According to the daughter of the ill woman, her mother, who is a cardiac patient, suffered for many hours before they could get her to hospital.
“My cousin called an ambulance for my mother at about 3pm. She called me too but I was still at work at the time. When I got home, my mother was still at home and was in a bad state. I also called the ambulance and after several attempts I eventually got through to the control room. The person who answered my call told me that there were only two ambulances operating in the Northern Cape. At that time it was already after 7pm and I could see my mother was not getting better.”
She said that they then resorted to taking her mother to the hospital in a private vehicle.
“We rushed my mother to the hospital in a car. We were very worried about her health as she was short of breath and we were aware of her heart condition. Our biggest concern was to get her medical attention quickly.”
According to sources, the shortage of ambulances in the Province has been a problem for many years.
They said that when the Department of Health distributes ambulances the event appears beautiful on paper but the reality is very different.
“Usually when ambulances are distributed, Kimberley is allocated about two ambulances. The rest of the vehicles are then distributed across the Province. An ambulance from Kimberley is at times dispatched to Jan Kempdorp or Hartswater to transport patients from there. When that happens, it means that residents in the city do not have access to emergency services. Local patients then blame EMS employees and do not understand the logistical side of the matter.”
According to the sources, ambulance personnel are also sometimes forced to load more than one patient at a time in an ambulance, which compromises patient care.
“Because of the shortage of ambulances, we sometimes have to load five or six patients at a time if it is very busy. It is impossible under these circumstances to attend to individual patients, like taking their vitals, while there is also no privacy for the patients. One also cannot ask the medical history of a patient as there are other people inside the vehicle. That makes it challenging for EMS employees to do their work.”
In June last year, Northern Cape Premier Zamani Saul handed over the first of 27 ambulances with the promise of 63 new emergency vehicles for the Province.
The handover also came with a promise that the ambulance shortage crisis would soon be a thing of the past.
Saul, together with the newly appointed MEC for Health, Mase Manopole, presented the 27 vehicles, consisting of 13 ambulances and 14 patient transporters, to emergency personnel.

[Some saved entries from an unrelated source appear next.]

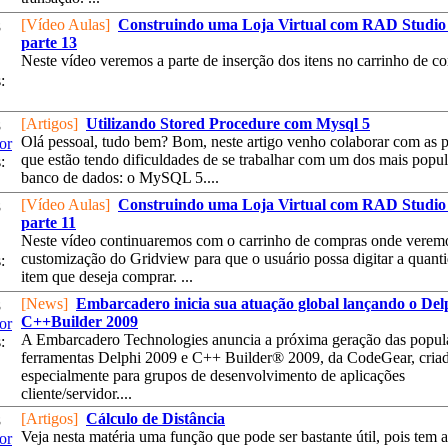
[Vídeo Aulas]
Construindo uma Loja Virtual com RAD Studio 
8
parte 13
Neste vídeo veremos a parte de inserção dos itens no carrinho de co
:
[Artigos]
Utilizando Stored Procedure com Mysql 5
8
Olá pessoal, tudo bem? Bom, neste artigo venho colaborar com as 
or
que estão tendo dificuldades de se trabalhar com um dos mais popul
:
banco de dados: o MySQL 5....
[Vídeo Aulas]
Construindo uma Loja Virtual com RAD Studio 
8
parte 11
Neste vídeo continuaremos com o carrinho de compras onde verem
customização do Gridview para que o usuário possa digitar a quant
:
item que deseja comprar. ...
[News]
Embarcadero inicia sua atuação global lançando o Del
8
C++Builder 2009
or
A Embarcadero Technologies anuncia a próxima geração das popul
:
ferramentas Delphi 2009 e C++ Builder® 2009, da CodeGear, cria
especialmente para grupos de desenvolvimento de aplicações
cliente/servidor....
[Artigos]
Cálculo de Distância
8
Veja nesta matéria uma função que pode ser bastante útil, pois tem a
or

Saul said at the time that the handover was in line with his commitment as premier to make health care more accessible to the poorest of the poor and to improve the quality of public health care in the Province.
Northern Cape Department of Health spokesperson Lebogang Majaha said yesterday that Manopole will convene an EMS management meeting today to “deliberate extensively on some of the challenges raised and to ensure that these matters are addressed without any further delays”.
Meanwhile, patients have also pointed out that once at the hospital, decent health care was also not always forthcoming.
A member of the public, who contacted the DFA yesterday, said he had been sitting at the hospital since 3pm with his ill child and by 9.30pm he had still not been helped. “I eventually got up and left.”
In the meantime, personnel working with the patient records were seen watching DSTV.
“The computer that is supposed to be used to access patients’ records was set to play different DSTV channels on the screen. The personnel who are working with the records of patients just create new files for patients. Patients do not get their original file with their medical history in it. This makes it hard for the doctor to see how a patient’s condition has progressed.”